We can take the tensor product of two vector spaces, and the tensor product of two modules. I'm wondering if the same can be done for group actions.
Let $G$ be a group which acts on two sets $X$ and $Y$. My question is there a definition for the tensor product of $X$ and $Y$?
If so, what kind of object will it be? The tensor product of modules need not be a module, it can just be an abelian group. Similarly, is it possible that the tensor product of $X$ and $Y$ can just be a group rather than another $G$-set?
Very generally, if $A$ is a monoid object in a monoidal category, we can define a "tensor product over $A$" $X\otimes_A Y$ between a right $A$-module $X$ and a left $A$-module $Y$ to be a coequalizer of the two maps $X\otimes A\otimes Y\to X\otimes Y$ (where the first map uses the multiplication $X\otimes A\to X$ and the second uses the multiplication $A\otimes Y\to Y$). A bit more generally, if the monoidal product preserves coequalizers in each variable, then we also have a tensor product of bimodules: if $X$ is an $(A,B)$-bimodule and $Y$ is a $(B,C)$-bimodule for three monoid objects $A,B,C$, then $X\otimes_B Y$ will naturally have the structure of an $(A,C)$-bimodule. In particular, if we have not just a monoidal category but a symmetric monoidal category and $A$ is a commutative monoid object, $X\otimes_A Y$ has a natural $A$-module structure (by considering $X$ and $Y$ as $(A,A)$-bimodules).

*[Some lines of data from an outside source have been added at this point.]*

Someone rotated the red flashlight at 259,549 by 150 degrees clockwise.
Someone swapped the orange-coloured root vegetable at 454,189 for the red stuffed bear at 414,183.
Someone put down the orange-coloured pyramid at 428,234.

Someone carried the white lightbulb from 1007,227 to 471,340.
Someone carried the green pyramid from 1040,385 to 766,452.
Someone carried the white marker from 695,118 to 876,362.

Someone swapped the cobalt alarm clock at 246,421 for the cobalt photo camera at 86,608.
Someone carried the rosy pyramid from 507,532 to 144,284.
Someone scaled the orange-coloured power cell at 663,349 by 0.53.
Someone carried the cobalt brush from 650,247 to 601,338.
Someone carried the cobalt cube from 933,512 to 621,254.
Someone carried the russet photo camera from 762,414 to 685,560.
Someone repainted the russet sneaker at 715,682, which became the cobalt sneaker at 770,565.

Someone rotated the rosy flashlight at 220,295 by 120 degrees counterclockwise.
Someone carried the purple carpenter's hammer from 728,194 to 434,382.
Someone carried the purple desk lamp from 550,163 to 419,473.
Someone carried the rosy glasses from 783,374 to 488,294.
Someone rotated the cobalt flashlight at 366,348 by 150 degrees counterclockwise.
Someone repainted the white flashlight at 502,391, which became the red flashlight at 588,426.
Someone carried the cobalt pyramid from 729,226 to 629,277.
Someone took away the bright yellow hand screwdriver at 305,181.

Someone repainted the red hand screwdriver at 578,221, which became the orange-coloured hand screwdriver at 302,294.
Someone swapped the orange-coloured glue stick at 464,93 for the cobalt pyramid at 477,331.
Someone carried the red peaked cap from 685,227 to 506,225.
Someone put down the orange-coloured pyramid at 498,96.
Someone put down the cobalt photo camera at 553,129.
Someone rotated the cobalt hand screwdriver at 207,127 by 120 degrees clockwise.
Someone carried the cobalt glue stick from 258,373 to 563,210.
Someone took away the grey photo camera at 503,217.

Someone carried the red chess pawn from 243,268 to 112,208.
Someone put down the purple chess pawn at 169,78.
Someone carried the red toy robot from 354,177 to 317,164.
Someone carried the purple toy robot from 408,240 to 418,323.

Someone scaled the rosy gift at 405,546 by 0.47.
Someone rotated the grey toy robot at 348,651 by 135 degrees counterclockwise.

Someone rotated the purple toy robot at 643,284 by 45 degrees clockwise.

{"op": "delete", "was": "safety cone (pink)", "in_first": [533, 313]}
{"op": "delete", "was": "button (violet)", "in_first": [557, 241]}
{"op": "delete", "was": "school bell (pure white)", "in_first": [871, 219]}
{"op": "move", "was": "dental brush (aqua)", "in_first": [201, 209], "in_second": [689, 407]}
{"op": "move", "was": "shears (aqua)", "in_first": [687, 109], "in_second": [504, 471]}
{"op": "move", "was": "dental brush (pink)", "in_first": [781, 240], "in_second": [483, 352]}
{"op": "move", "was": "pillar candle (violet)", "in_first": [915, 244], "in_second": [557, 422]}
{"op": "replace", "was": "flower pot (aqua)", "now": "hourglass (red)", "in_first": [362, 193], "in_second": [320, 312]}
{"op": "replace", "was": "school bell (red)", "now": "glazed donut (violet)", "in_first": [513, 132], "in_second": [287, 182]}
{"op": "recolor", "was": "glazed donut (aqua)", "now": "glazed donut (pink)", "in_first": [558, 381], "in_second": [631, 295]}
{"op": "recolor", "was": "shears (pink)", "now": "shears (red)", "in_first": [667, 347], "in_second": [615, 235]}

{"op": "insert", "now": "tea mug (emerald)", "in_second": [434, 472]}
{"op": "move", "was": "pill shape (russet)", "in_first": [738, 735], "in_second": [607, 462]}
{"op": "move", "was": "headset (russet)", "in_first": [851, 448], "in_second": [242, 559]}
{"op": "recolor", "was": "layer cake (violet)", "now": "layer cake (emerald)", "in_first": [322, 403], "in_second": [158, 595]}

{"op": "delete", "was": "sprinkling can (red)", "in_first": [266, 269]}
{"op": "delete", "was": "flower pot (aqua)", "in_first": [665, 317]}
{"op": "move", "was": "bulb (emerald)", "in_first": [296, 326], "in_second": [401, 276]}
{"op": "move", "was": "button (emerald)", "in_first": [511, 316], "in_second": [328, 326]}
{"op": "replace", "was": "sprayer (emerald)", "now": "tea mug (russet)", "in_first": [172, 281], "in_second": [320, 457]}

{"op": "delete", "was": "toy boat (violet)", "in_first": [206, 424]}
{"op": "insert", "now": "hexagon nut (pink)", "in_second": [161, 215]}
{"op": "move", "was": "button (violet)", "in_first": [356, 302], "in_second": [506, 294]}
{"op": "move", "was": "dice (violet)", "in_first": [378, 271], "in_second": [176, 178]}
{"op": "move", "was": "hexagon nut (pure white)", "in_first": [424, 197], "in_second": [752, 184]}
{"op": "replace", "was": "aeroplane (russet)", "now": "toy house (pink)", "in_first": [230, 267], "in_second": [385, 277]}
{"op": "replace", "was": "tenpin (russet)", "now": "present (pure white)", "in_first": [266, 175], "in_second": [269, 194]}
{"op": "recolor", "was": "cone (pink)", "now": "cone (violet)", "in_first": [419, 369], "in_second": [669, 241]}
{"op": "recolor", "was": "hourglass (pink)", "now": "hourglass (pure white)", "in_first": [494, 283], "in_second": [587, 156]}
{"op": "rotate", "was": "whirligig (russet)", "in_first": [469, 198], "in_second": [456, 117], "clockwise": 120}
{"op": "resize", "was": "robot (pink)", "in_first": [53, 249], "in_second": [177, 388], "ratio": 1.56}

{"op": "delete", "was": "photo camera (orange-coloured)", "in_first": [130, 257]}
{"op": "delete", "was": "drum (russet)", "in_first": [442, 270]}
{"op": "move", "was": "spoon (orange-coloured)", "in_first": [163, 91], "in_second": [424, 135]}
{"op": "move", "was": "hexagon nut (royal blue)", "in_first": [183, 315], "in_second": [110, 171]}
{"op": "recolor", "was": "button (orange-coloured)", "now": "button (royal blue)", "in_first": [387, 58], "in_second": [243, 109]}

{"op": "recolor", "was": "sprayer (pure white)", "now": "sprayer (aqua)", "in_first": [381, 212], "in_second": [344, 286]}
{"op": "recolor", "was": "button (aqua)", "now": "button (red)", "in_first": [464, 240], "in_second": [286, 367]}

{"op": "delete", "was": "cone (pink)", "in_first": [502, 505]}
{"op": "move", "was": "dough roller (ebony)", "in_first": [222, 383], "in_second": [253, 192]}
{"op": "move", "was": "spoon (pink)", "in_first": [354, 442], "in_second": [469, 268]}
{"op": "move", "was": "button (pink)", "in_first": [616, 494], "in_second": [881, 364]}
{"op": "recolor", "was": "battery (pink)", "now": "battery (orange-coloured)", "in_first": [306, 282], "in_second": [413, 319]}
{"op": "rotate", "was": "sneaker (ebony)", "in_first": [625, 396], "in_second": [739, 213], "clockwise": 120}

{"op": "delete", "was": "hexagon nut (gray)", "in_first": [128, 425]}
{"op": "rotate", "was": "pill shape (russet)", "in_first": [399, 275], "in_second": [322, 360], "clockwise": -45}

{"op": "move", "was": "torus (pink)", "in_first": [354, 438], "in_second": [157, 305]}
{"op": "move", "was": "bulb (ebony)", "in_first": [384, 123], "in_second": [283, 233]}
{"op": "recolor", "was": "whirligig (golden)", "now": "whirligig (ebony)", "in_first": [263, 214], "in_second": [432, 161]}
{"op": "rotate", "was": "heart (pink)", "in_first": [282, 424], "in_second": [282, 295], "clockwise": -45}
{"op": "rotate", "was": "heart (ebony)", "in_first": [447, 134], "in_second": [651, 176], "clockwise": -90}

For the category of abelian groups with the (symmetric) monoidal structure given by the tensor product of abelian groups, this general definition gives the usual definition of tensor products of modules over rings.
To get an analogous "tensor product of $G$-sets", we need to pick a monoidal structure on the category of sets. The obvious choice is the categorical (cartesian) product. This then gives the following definition: if $A$ is a monoid, the "product over $A$" of a right $A$-set $X$ and a left $A$-set $Y$ is the set $$X\times_A Y=X\times Y/\sim$$ where $\sim$ is the equivalence relation that identifies $(xa,y)$ with $(x,ay)$ for each $x\in X,y\in Y,a\in A$. This is just a set in general, but when $A$ is commutative $X\times_A Y$ is naturally an $A$-set by the action of $A$ on either coordinate.
In the special case that $A$ is a group, left $A$-sets and right $A$-sets are the same (a left action gives a right action by $(x,a)\mapsto a^{-1}x$), so we can also define a product over $A$ of two (left) $A$-sets by $X\times_A Y=X\times Y/\sim$ where $\sim$ identifies $(ax,y)$ with $(x,a^{-1}y)$. This will still just be a set and not an $A$-set in general, though.